Our mind plays tricks on us.
We use mental shortcuts to help us make quick decisions. Daniel Kahneman, in his book ‘Thinking Fast & Slow’, refers to it as System 1 thinking. It is useful for day-to-day decision making but it can trip us up. The famous ‘impossible trident’ is evidence of this.
The decisions we make with our money can be subject to these heuristics. When there is either complex information to process or outcomes that might be harder to visualize we use system 1 thinking to guide us.
While that can help us get through the day, applying it to something as important as our financial decisions can have more significant consequences.
A classic example is the value we put on having a lump sum now rather than an income for life. Most people would opt for a lump sum even if the regular income is likely to provide a greater benefit over the long term. Or, as a minimum, require less decision-making. The thousands of final salary pension members who decided to give up the security of their annual income to be able to transfer the capital value to a private pension attest to that.
But the opposite can also be true.
The baby boomers enjoying their gold-plated final salary pensions each year in retirement are the envy of the current working population; no risk, no cost just an inflation-linked income for life (and 1/2 for a surviving spouse too, thank you very much). But ask someone if they would like to swap the value of the private pension pot for an annuity (an income payable for life with the option to provide for a spouse and have it increasing each year) and you’ll be given short shrift. “I’d prefer to keep control of the capital thanks!”

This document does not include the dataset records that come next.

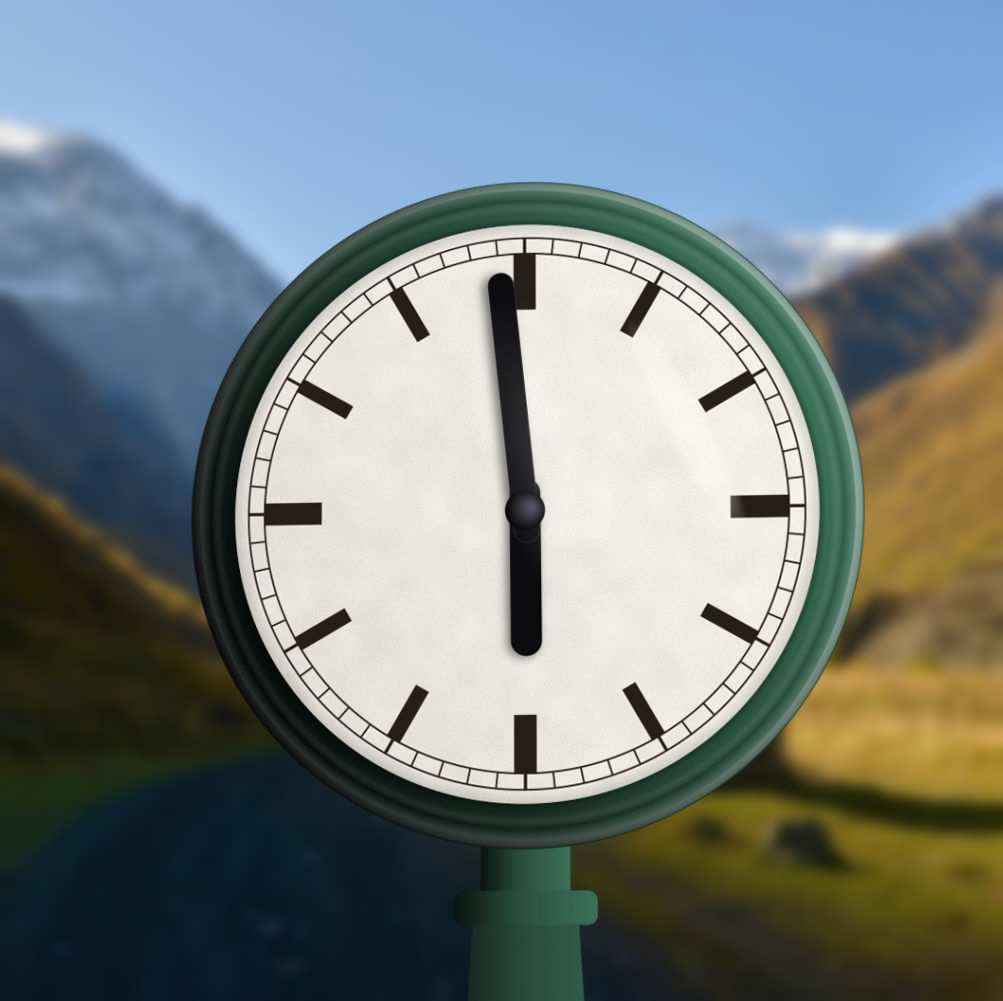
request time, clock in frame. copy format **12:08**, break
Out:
**5:59**
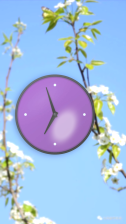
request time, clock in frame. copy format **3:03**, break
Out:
**6:57**
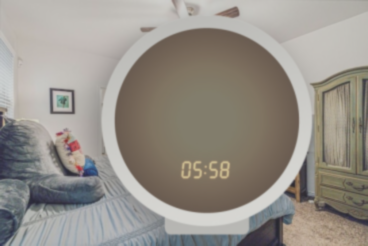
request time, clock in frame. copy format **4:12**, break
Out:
**5:58**
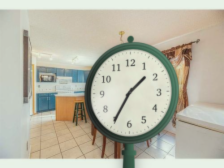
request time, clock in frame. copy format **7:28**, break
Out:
**1:35**
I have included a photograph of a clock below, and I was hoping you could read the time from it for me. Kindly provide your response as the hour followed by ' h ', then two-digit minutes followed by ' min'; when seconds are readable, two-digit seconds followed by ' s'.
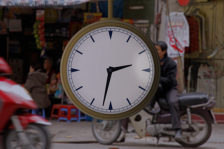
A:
2 h 32 min
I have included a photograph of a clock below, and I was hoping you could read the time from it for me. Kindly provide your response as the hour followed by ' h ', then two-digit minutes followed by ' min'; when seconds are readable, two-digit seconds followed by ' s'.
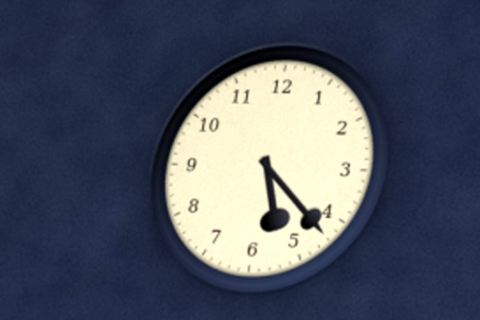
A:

They are both the product of a long career but the perceived difference is that the private pension was a result of personal contributions that produced a capital value. The focus is on what is given up not on what is gained.
Or what about our understanding and perceptions of risk?
The cautious investor fears what a stock market crash will do to his money, preferring instead the sanctuary of a savings account or Premium Bonds (yes, winning the jackpot is possible but it is not likely), all the while blissfully ignorant of the much more malignant long-term effects of inflation.
And the DIY investor who conflates activity with proactivity? Like the novice fisherman who constantly reels in his line to check the bait is still on the hook, the novice investor believes the highest returns come from regular trading and finding the ‘best’ funds. Conversely, like the successful fisherman, the secret to successful investing is patience.
Once we are aware of these subconscious biases we can make more thoughtful, informed decisions without the overriding filter of emotion to derive better outcomes.